A demo application is also provided. The application allows the user to enter a decimal or hexadecimal code point, type a character, or search for a character name.
While the application is useful for touring the available names, it is overly complex for learning how to use the classes themselves.
Background
The UnicodeNames
class, which this article describes, relies on some supporting classes that I described in previous articles.
Specifically, it uses the CsvReader
class described in the article Flexible CSV reader/writer
with progress reporting. It also uses the PreviewTextBox
control described in the article WPF TextBox
with PreviewTextChanged event for filtering.
To simply use the UnicodeNames
class described in this article, neither of the other articles is required for reading.
There are two name fields available in UnicodeNames.txt. The Name
field, located in the second column of this file, is used preferentially.
However, for control characters, the name is always <control>
. The alternative name field Unicode_1_Name
is used, in these instances, when it is available.
For example, code point 10 (decimal) has a name of <control>
and a Unicode_1_Name
of LINE FEED (LF)
. In this case, the latter is used.
Additionally, there are large ranges of code points that do not have names. However, the range has a named starting and ending code point. The names of these
two code points are suffixed with First
and Last
. The UnicodeNames
class will return this same name (without the suffix)
for all characters between these two code points.

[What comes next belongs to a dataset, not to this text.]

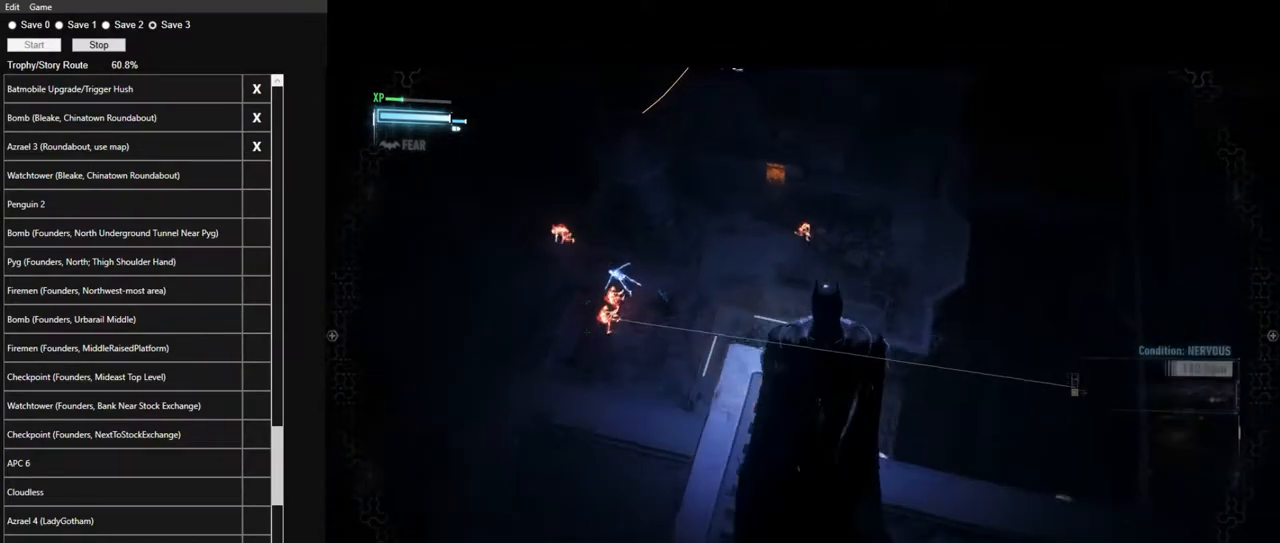
{"keys": [], "mouse": [], "mouse_move": "still", "events": [[67, "w", "up"]]}
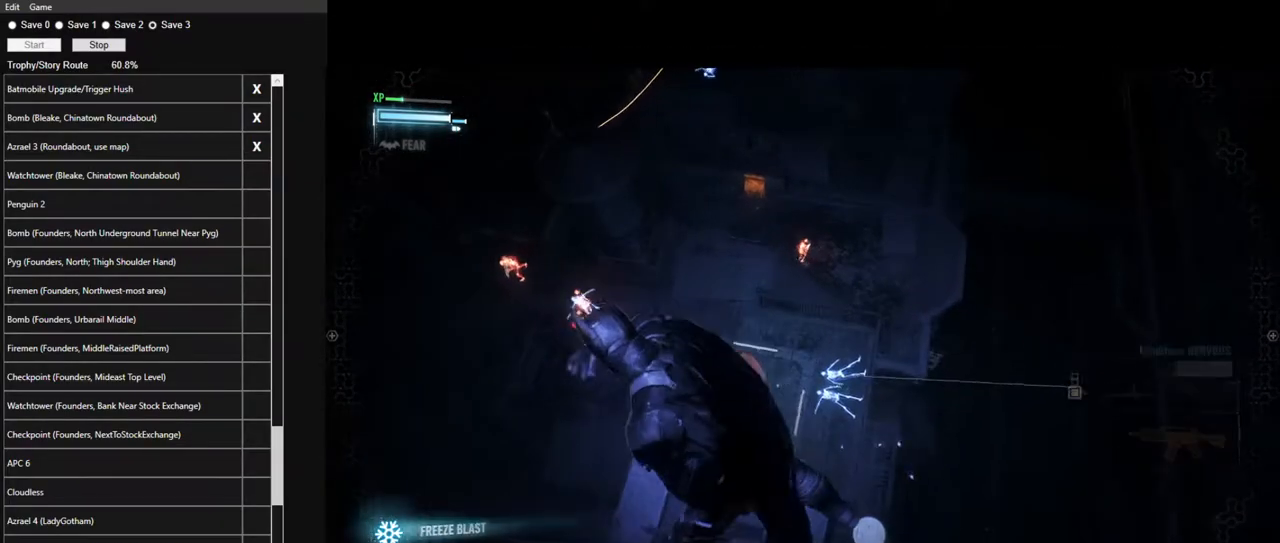
{"keys": [], "mouse": [], "mouse_move": "still", "events": []}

Examples of these code points (in hexadecimal) are 100000 (First
), 100001, and 10FFFD (Last
). All are within the range <Plane 16 Private Use>
.
Using the Code
The code could not be much simpler to use. Creating an instance of the class is done as follows:
string path = "UnicodeData.txt";
UnicodeNames names = new UnicodeNames(path);
names.LoadFile();
Getting the name for a character is as simple as the following:
int codePoint = 10;
string name = names[codePoint];
You should also plan on disposing of the UnicodeNames
instance when you are no longer going to use it, as follows:
names.Dispose();
Finally, if you have concerns about the time required to load the file into memory, there are methods and properties that make it easy to integrate with
a BackgroundWorker
component.
The RowEnd
event is raised each time a row of the file is read. To further assist, the ProgressPercentage
property describes the percentage
of the file that has been loaded. Lastly, the CancelAsync
method is available to abort the load operation.
Points of Interest
This was my first full fledged foray into WPF development. I did cheat a little bit and use WinForms for its AboutBox
. To the WPF purists out there, I apologize.
History
- 8/3/2011 - The original version was uploaded.